La deuda “high-yield” da muestras de estabilidad

 Examinando algunas áreas del mercado de deuda privada en general, vemos que en diciembre de 2015 se produjo una volatilidad inducida por los medios ligada a un hedge fund en situación delicada que afectó negativamente al sector “high-yield”. En nuestra opinión, el pánico que se desató fue en gran medida exagerado. De hecho, el sector alcanzó un mínimo en torno a mediados de febrero ante el temor a una posible reducción del crecimiento mundial, así como por el desplome del crudo hasta cotas inferiores a 30 dólares el barril, aunque ha repuntado de forma apreciable durante el mes pasado. Los inversores parece que están regresando a los denominados “activos de riesgo”, animados por la desaparición de esos dos factores; la preocupación por el menor crecimiento mundial se ha atenuado y los precios del petróleo han remontado.
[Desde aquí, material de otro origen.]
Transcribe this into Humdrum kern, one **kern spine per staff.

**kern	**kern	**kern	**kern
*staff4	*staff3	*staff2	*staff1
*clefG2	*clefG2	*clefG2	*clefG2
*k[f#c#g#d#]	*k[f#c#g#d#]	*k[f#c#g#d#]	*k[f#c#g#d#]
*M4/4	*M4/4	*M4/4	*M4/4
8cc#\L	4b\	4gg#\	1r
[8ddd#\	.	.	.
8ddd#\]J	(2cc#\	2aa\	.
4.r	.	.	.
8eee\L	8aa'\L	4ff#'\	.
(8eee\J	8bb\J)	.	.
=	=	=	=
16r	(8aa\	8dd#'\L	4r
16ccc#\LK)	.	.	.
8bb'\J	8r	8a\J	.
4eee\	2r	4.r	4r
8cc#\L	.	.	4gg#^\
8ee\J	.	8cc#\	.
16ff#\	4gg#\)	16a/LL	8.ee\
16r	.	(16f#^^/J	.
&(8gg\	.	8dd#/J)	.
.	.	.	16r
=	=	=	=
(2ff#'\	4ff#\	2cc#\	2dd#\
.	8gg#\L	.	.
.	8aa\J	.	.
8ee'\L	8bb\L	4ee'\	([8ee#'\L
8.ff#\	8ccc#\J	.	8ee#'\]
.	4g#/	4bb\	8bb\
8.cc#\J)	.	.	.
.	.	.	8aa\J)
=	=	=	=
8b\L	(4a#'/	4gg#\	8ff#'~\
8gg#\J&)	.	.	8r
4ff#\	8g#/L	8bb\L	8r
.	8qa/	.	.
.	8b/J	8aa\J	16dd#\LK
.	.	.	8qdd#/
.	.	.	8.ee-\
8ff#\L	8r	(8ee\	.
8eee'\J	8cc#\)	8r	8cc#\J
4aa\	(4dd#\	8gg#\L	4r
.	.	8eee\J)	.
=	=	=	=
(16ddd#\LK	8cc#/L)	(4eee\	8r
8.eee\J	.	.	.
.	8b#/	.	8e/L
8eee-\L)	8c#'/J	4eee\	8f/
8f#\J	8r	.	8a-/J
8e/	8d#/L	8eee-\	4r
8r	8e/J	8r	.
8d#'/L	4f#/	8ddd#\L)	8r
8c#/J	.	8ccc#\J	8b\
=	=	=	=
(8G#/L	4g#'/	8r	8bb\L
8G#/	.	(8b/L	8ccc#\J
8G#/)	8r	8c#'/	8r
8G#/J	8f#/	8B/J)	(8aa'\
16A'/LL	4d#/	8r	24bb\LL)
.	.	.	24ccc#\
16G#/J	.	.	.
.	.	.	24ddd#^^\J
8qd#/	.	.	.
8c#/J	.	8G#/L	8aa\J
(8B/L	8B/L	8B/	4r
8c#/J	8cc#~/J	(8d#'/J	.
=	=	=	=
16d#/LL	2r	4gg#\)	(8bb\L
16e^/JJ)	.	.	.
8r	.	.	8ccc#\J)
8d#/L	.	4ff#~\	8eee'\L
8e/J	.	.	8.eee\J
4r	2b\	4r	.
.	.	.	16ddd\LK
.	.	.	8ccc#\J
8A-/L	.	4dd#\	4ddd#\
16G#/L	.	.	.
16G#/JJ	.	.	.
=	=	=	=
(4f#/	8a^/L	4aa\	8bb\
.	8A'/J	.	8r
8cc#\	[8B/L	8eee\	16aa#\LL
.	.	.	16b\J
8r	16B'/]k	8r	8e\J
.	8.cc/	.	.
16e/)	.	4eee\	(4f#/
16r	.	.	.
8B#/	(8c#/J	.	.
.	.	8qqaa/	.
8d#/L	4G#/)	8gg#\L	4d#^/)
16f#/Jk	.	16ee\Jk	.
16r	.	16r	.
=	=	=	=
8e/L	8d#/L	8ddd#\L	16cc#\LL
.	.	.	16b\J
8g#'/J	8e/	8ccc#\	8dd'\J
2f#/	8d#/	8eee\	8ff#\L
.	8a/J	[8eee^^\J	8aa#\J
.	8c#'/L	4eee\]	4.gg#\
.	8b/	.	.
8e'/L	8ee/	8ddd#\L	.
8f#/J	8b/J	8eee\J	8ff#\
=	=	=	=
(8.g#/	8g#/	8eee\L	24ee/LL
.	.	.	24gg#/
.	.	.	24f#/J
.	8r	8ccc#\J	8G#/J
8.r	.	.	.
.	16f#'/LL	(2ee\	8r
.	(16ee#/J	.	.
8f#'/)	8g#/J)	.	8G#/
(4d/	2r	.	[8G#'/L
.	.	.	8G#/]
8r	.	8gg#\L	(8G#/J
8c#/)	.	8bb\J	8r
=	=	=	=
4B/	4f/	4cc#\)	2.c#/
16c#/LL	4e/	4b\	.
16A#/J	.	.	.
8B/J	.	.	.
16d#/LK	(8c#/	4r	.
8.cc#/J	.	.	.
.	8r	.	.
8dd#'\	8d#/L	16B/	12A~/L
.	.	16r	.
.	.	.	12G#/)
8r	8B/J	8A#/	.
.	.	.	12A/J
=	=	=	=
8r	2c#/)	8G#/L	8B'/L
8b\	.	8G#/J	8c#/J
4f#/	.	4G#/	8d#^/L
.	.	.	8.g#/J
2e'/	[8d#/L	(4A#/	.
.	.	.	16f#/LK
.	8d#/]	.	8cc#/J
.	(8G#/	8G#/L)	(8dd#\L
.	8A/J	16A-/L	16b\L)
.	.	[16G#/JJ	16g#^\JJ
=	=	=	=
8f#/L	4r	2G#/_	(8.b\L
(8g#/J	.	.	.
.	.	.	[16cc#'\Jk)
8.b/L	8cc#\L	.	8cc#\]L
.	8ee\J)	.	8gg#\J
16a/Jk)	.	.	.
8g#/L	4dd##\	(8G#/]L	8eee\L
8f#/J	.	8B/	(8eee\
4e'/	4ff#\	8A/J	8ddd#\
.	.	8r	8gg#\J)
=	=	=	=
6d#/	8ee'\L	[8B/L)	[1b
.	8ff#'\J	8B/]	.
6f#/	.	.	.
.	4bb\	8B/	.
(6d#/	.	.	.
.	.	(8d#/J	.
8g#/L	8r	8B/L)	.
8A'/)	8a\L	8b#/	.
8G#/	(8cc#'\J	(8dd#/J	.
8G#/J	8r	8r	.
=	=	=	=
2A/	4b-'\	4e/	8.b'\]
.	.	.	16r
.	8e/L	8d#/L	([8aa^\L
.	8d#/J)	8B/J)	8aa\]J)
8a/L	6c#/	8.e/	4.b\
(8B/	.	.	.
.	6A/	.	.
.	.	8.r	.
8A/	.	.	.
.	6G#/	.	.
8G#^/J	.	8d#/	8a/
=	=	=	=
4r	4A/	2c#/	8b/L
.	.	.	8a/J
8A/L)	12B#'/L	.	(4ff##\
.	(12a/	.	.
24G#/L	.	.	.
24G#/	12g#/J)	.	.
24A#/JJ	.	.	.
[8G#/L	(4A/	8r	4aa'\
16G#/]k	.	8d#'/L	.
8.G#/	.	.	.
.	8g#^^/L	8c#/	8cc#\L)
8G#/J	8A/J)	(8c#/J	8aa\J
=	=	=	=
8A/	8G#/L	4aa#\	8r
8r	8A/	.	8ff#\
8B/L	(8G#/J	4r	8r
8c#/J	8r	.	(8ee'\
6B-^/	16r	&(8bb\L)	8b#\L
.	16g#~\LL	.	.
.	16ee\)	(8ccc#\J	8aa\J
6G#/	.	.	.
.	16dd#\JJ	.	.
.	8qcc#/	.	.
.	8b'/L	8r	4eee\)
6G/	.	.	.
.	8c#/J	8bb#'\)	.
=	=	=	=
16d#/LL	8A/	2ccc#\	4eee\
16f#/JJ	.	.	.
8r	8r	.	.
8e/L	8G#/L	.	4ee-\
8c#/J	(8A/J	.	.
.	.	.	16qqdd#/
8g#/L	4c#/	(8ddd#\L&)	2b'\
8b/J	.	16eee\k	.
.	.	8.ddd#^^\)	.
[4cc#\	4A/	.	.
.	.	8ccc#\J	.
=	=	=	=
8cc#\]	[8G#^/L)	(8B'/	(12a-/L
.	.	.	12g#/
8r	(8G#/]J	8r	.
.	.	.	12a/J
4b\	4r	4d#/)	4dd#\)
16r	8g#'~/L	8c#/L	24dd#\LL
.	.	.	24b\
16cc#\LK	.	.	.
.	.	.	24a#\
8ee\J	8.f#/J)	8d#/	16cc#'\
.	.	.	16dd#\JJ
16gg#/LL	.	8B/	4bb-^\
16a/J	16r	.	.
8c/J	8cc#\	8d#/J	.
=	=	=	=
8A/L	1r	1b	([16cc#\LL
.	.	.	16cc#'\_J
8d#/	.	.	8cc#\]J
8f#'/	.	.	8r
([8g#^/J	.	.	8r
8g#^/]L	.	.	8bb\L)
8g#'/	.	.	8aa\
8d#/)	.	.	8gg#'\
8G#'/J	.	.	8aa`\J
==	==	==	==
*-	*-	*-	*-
Los fundamentales marcan la dirección de un sector como la deuda “high-yield” y creemos que cuenta con un entorno favorable, al estar los precios relativamente bien ajustados e incluso ligeramente baratos. A este respecto, cabe señalar que estamos entrando en las últimas etapas de este ciclo económico específico en Estados Unidos, pero no vemos necesariamente que el crecimiento vaya a estancarse a corto plazo.

En cuanto al conjunto de la deuda corporativa, aquí también somos optimistas a juzgar por lo que aparenta ser unas perspectivas económicas razonablemente positivas. Cuando examinamos la deuda investment-grade, la deuda “high-yield” y los préstamos apalancados, vemos que comparten muchas características o factores impulsores basados en los fundamentales. Y cuando observamos los balances financieros y la liquidez de las empresas en su conjunto, creemos que los mercados de deuda corporativa se encuentran en bastante buen estado y las tendencias de negocio generales señalan unas perspectivas relativamente halagüeñas y un entorno razonablemente saludable.

En nuestra opinión, la mayor liquidez generada por los bancos centrales del mundo tendrá un efecto positivo en los sectores de deuda corporativa y en las áreas del mercado condicionadas por la coyuntura, al menos en un horizonte a corto-medio plazo. Estas áreas abarcan la deuda corporativa “investment-grade”, la deuda “high-yield” y los préstamos apalancados. Por otro lado, habida cuenta de la divergencia de política monetaria que existe a escala mundial, estimamos que, si no intervienen otros factores, el dólar estadounidense tenderá a apreciarse frente a las divisas de otros mercados desarrollados, especialmente a más largo plazo.

Durante los últimos meses han surgido claramente algunos problemas que afectan a la deuda corporativa; los títulos de deuda relacionados con la energía y las materias primas han condicionado la negociación en el mercado general y en el segmento “high-yield” en particular. Estamos convencidos de que los precios de los bonos emitidos por muchas de estas empresas han venido cotizando a niveles rebajados donde aparentemente se ha descontado el escenario más pesimista. Dicho de otro modo, si observamos los precios de algunos de estos títulos maltrechos, el potencial alcista/bajista respecto a los precios actuales es, a nuestro juicio, considerablemente asimétrico. Esta peculiaridad, entendida en el sentido positivo significa, en nuestra opinión, que existe mucho más potencial alcista que bajista. Es probable que veamos más volatilidad, pero en general sostenemos que la mayoría de ella ya viene reflejada plenamente en las cotizaciones del mercado.

 Sin perder de vista la inflación

Reitero que sería prudente estar atentos a la inflación potencial en Estados Unidos a largo plazo, al menos más de lo que parece estar descontando el mercado. Debido a esto, nos inclinamos por mantener una duración algo más corta en la mayoría de nuestras estrategias y carteras como norma general. Aunque seguiremos de cerca los fundamentales a medida que transcurra el año, esa es nuestra inclinación actual.

Por último, creemos que continúan presentándose oportunidades en renta fija en el corto-medio plazo; más adelante somos conscientes de que podría surgir en el horizonte cierto riesgo asociado a los tipos, inducido por la inflación.